The program teaches students to haul various goods, not just how to operate the basic equipment: “There are a lot of different types of equipment, for example for refrigerated cargo, that students have to learn how to use,” Lockhart said.

What are elements of the program that attract potential new truck drivers?

“One, it’s the wages. (Average pay for U.S. truck drivers was $40,490 in 2013, according to federal statistics.) Another is that, especially in the last two years, we’ve had … companies that hired the drivers right out of school (which wasn’t true in the past),” Lockhart said. “We’ve worked with the industry so closely that they trust the program.”

Most graduates have jobs waiting the day they graduate, and Lockhart said those who don’t are still choosing among options.

Another draw is the fact that the course isn’t a long-term commitment. Full-time students can graduate in eight and a half weeks, part-timers in 15 weeks.
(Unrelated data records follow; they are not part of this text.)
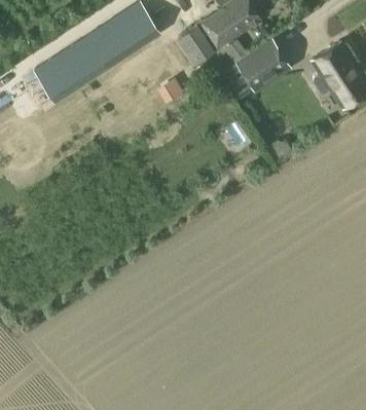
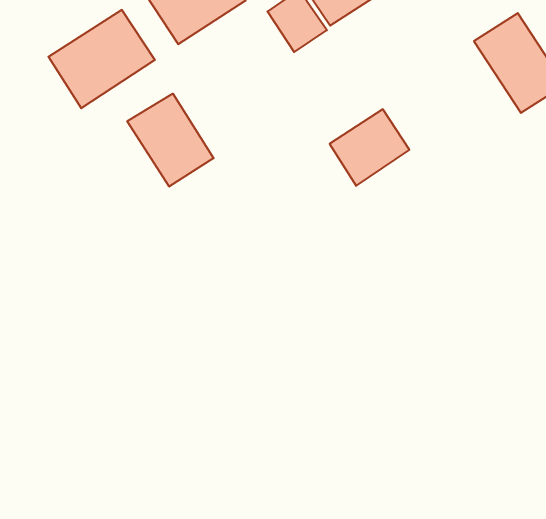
building: [237,38,290,88] -> [330,109,409,186]
building: none -> [127,94,214,187]

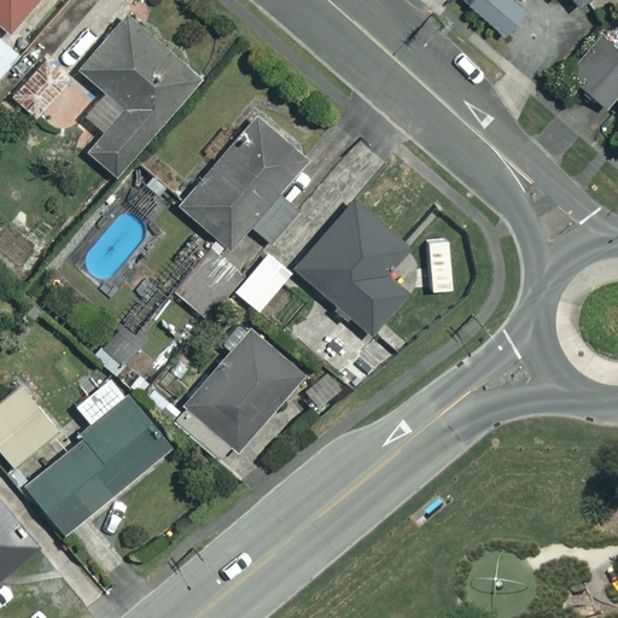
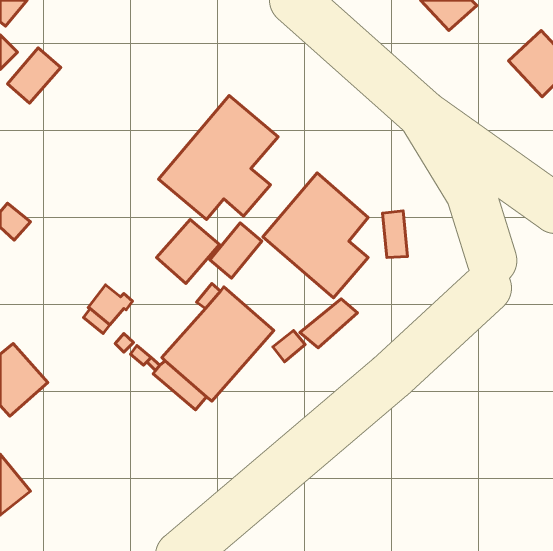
building: [80,18,199,180] -> none
building: [23,377,174,534] -> none

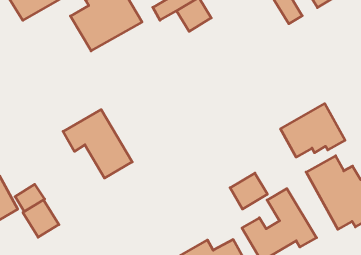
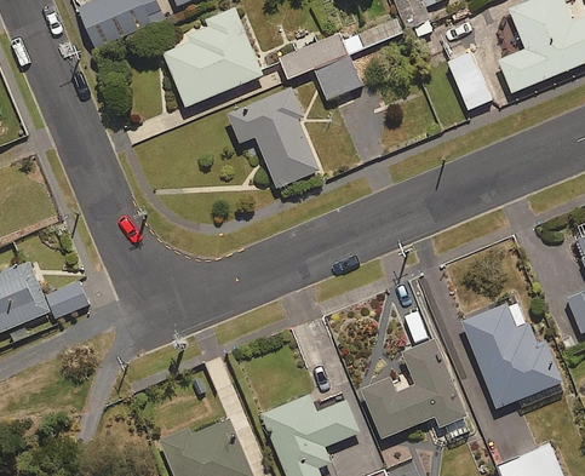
building: [281,104,345,157] -> none
building: [63,110,132,178] -> [228,91,319,188]
building: [230,173,267,209] -> none
building: [23,200,59,237] -> none

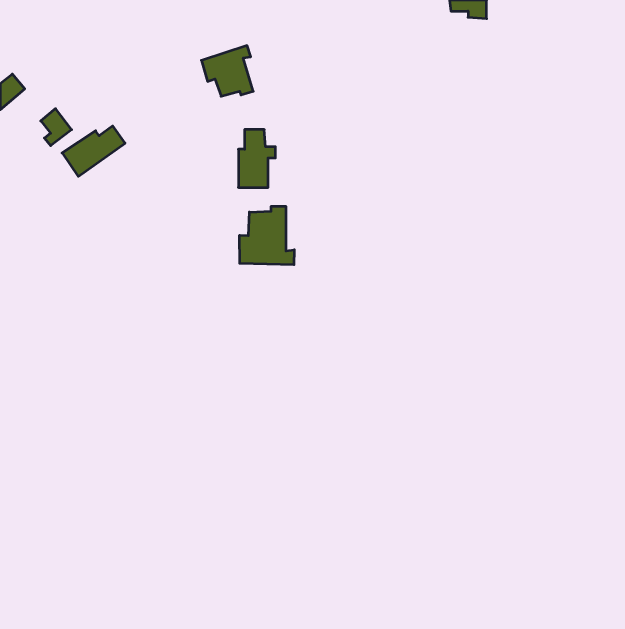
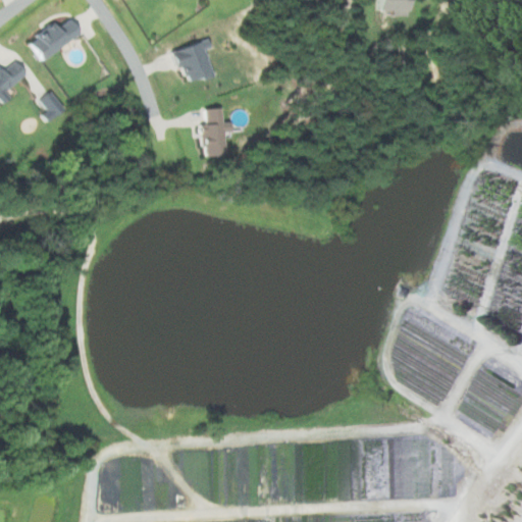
building: [62,126,125,176] -> [29,19,81,61]
building: [240,206,294,265] -> none

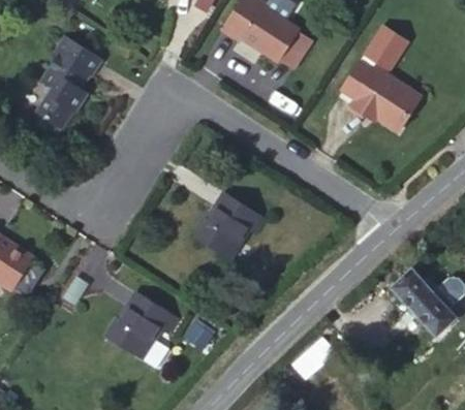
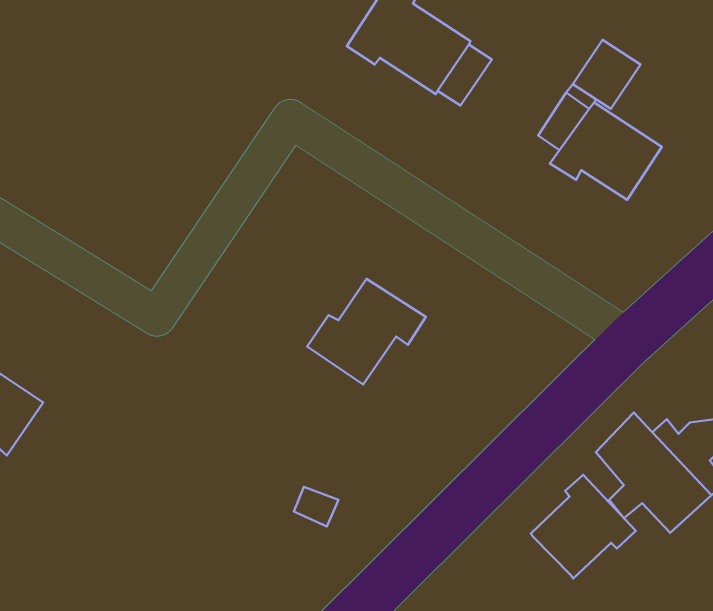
building: [32,39,100,132] -> none
building: [102,295,184,362] -> none
building: none -> [531,475,636,578]

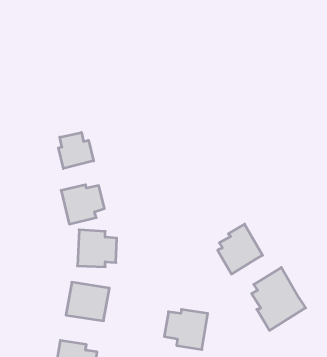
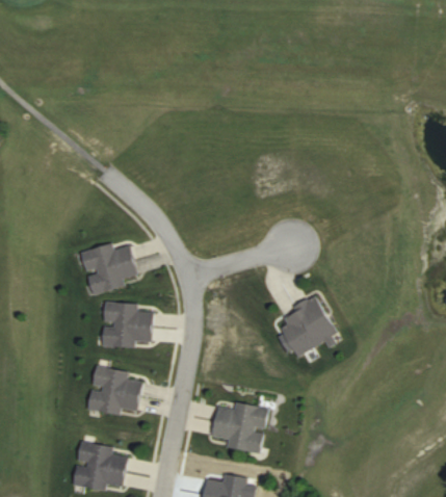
building: [58,132,94,169] -> none
building: [252,267,306,330] -> none

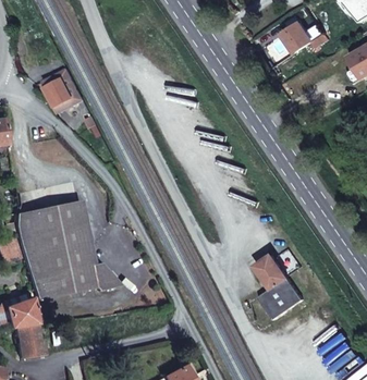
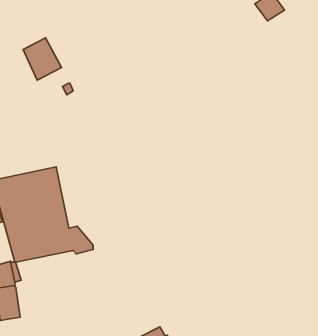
building: [258,254,304,319] -> none

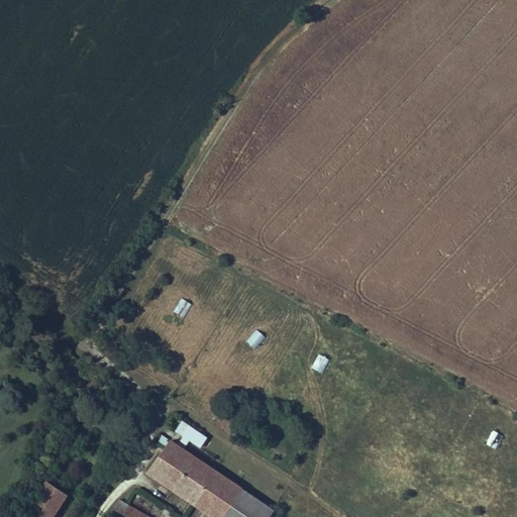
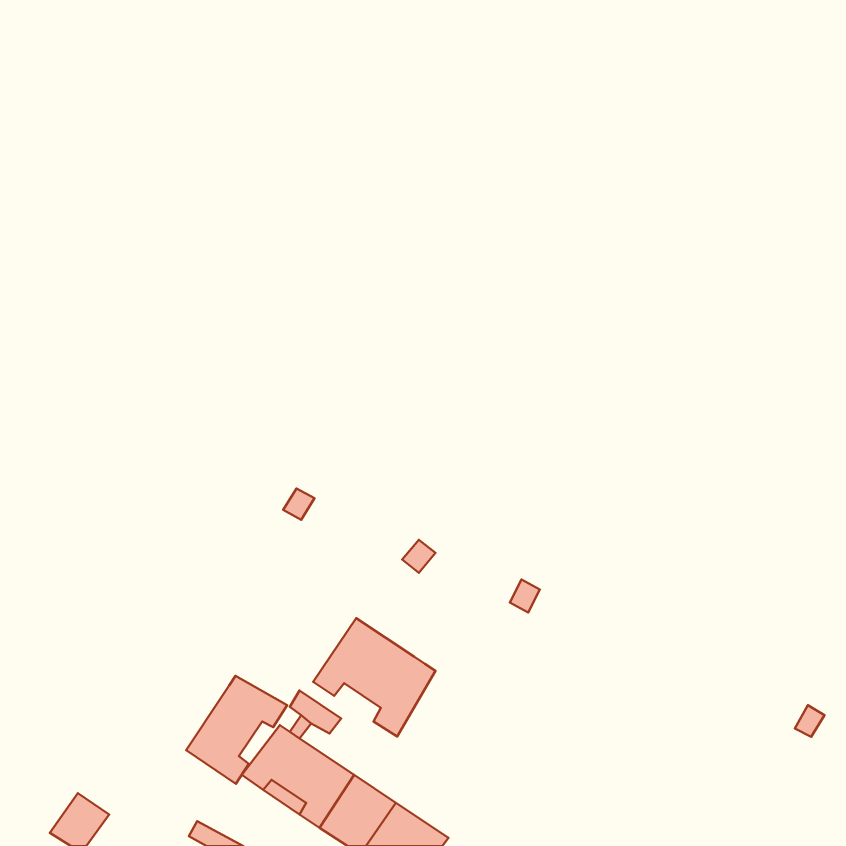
building: none -> [313,618,435,737]
building: none -> [186,676,287,784]

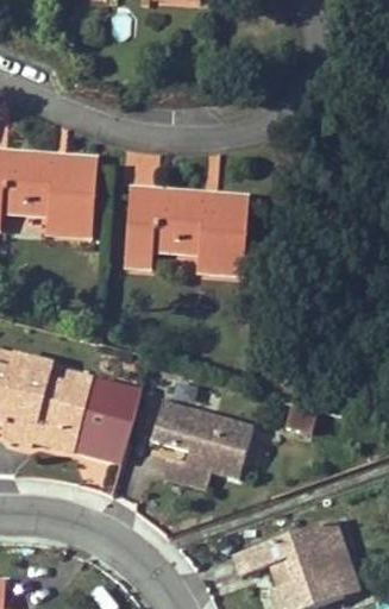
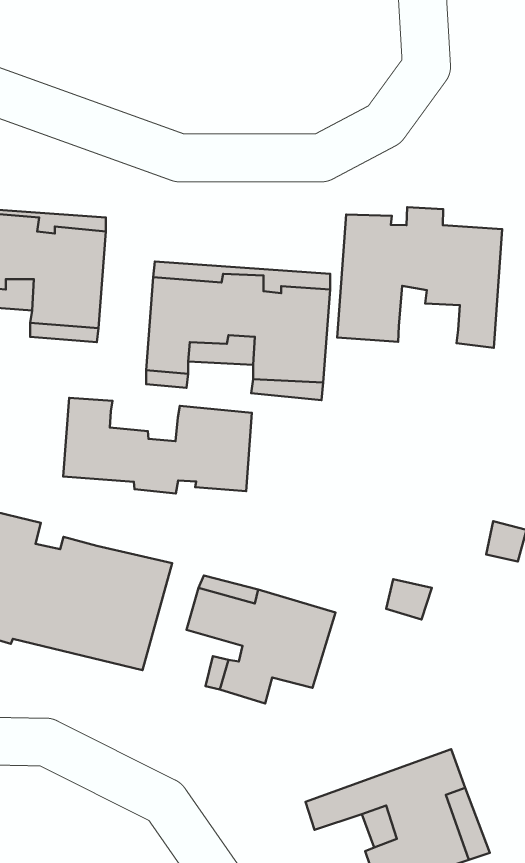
building: none -> [337,207,502,348]
building: none -> [63,398,252,494]

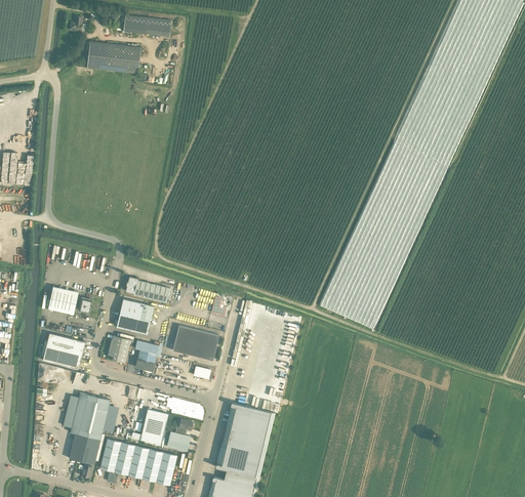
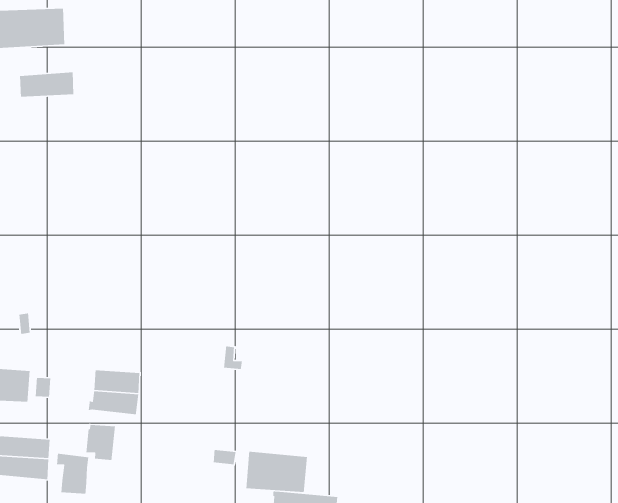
building: none -> [19,72,74,97]
building: [125,277,169,302] -> none
building: [172,325,218,360] -> [246,451,308,493]
building: [134,339,158,371] -> [56,453,89,495]

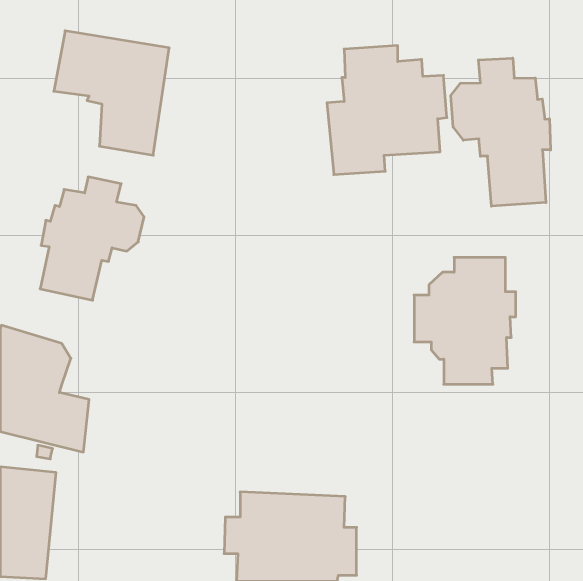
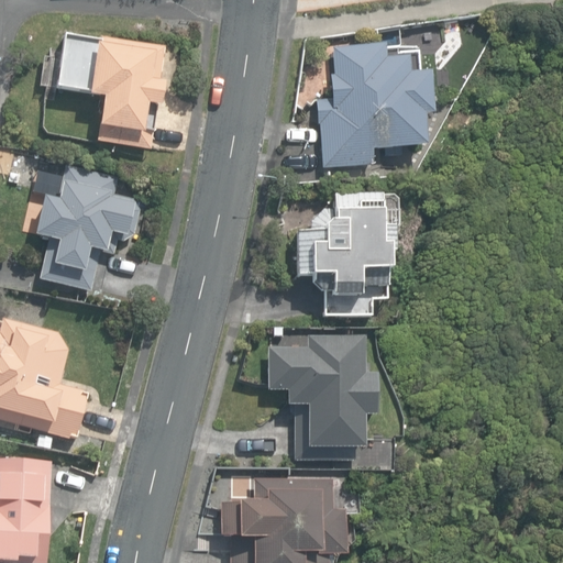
building: [451,58,551,206] -> none
building: [414,257,516,384] -> [296,194,394,316]
building: none -> [267,335,376,461]

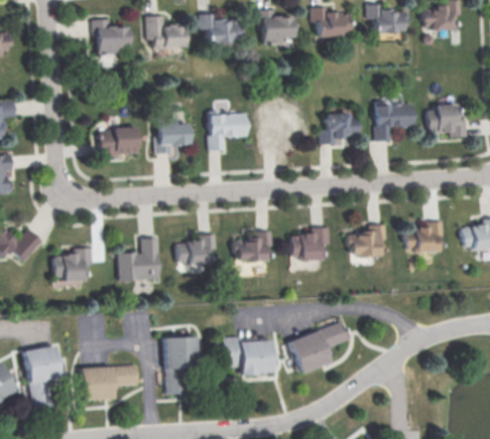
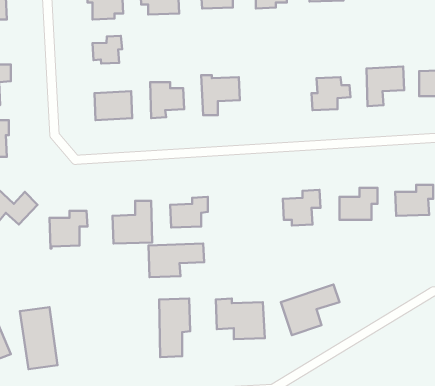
building: none -> [93,36,122,64]
building: [234,231,271,262] -> none
building: [82,365,138,400] -> [149,243,204,277]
The average graduate is 30 to 35 years old, well below the industry average of around 54, but old enough for age to not be a concern for potential employers, who don’t want to put people under 25 behind the wheel of a big rig.

All schools participating in the program have an advisory committee made up from the local trucking industry, which helps develop the curriculum.

“In terms of staying current, we also have a company working with us on emerging technology like electronic logs,” Lockhart said. “We try to have those on at least some of our equipment. We bring in the industry to train on those specific things.

“We invite employers in to interview students and to be part of the classes. We’re also involved in meetings of local, regional and state trucking associations.” (Lockhart will be a presenter at the June 2 meeting of the Specialized Furniture Carriers Assn. in Charlotte, N.C.)

“This program is employer-driven,” she said. “What the employers want, we provide. Most of our instructors are retired from the trucking industry.”